Appena varcata la soglia, la prima sensazione è quella di trovarsi davanti a qualcosa di irregolare e potente. Una pittura che non pretende di rassicurare o di compiacere, ma che vive nel suo continuo trasformarsi. Corpi appena accennati, volti che emergono per poi svanire tra colature e pennellate dense, superfici che alternano zone di vuoto e di materia. Un dialogo, a tratti teso, tra la grande tradizione figurativa rinascimentale e il gesto pittorico contemporaneo.

Osservando l’opera centrale, ispirata al Giudizio Universale michelangiolesco, si ha la sensazione che il racconto sacro sia diventato pretesto per parlare di altro. Di un’umanità che oggi si muove incerta, senza certezze divine o destini già scritti.
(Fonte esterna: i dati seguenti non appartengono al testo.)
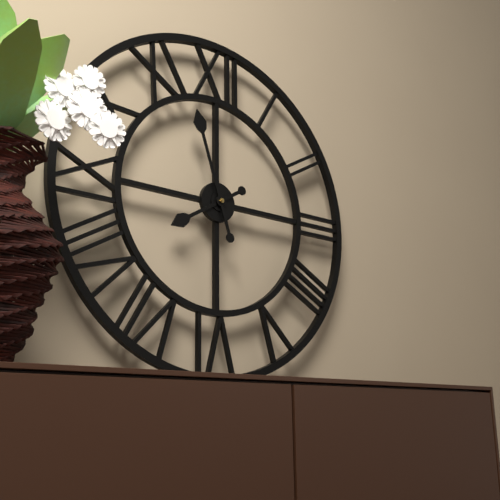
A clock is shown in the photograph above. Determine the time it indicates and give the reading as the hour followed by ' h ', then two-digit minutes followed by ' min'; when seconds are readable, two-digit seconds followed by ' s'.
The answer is 7 h 57 min
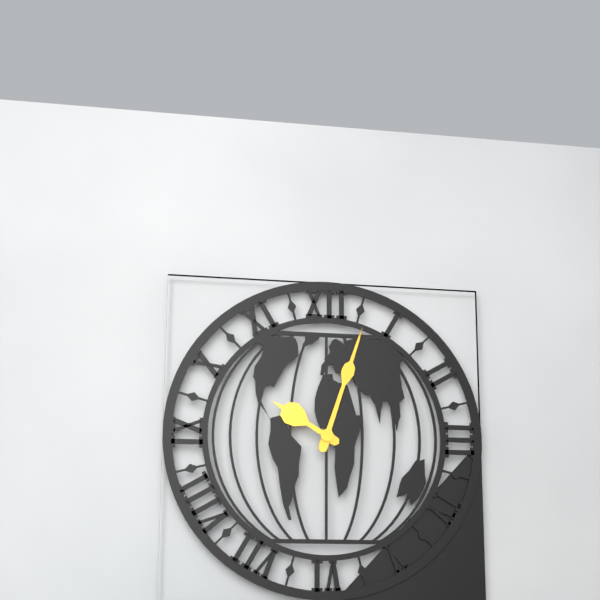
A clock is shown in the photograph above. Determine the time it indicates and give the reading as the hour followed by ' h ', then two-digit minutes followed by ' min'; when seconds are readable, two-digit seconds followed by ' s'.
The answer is 10 h 03 min
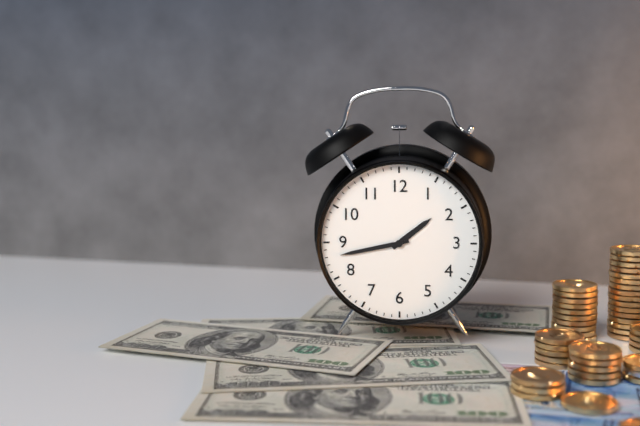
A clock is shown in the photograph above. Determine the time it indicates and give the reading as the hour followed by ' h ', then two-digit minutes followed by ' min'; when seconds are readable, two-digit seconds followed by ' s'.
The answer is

Le figure sembrano sorreggersi a fatica, sfumate ai margini, in una dimensione sospesa tra il sacro e il quotidiano.

A colpire non è solo la scala monumentale del progetto, ma la fisicità della pittura, il suo farsi processo visibile, le tracce della mano che lavora e ricomincia. Si coglie il senso di un’operazione collettiva, una pittura che nasce dal confronto, non solo con i modelli del passato, ma anche con il presente e le persone che lo abitano.
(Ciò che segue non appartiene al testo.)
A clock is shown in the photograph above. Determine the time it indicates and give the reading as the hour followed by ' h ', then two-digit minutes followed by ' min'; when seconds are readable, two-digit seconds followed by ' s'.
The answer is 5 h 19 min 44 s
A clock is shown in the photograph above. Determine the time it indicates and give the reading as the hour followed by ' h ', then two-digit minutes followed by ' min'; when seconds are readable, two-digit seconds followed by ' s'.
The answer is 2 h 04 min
Ed è forse questa la cosa più interessante: sapere che dietro quei gesti c’è il contributo di uomini e donne arrivati da percorsi complicati, fragili, spesso esclusi dai circuiti ordinari della vita sociale. Un’umanità reale, che ha partecipato concretamente alla realizzazione delle tele. È un dettaglio che, una volta saputo, cambia lo sguardo sulle opere, perché quelle figure evanescenti sembrano assumere ancora più peso, diventare specchio di un’esistenza collettiva, fatta di passaggi incerti e tentativi.

Il percorso offre anche una visione dall’alto, che consente di percepire l’impianto generale del progetto: un grande racconto che si compone di frammenti e dissolvenze, più vicino a una memoria stratificata che a una rappresentazione ordinata. E forse è proprio questa l’intenzione di Pombo: restituire alla pittura il diritto di essere materia imperfetta, non definitiva, capace di raccontare senza urlare, di evocare senza spiegare.

Alla fine della visita rimane una sensazione strana, fatta di inquietudine e di bellezza discreta. Come quando si intravede qualcosa che somiglia a un frammento di verità, ma che sfugge nel momento stesso in cui si tenta di afferrarlo. Un’esperienza che, senza retorica, parla di pittura, di storia e di persone.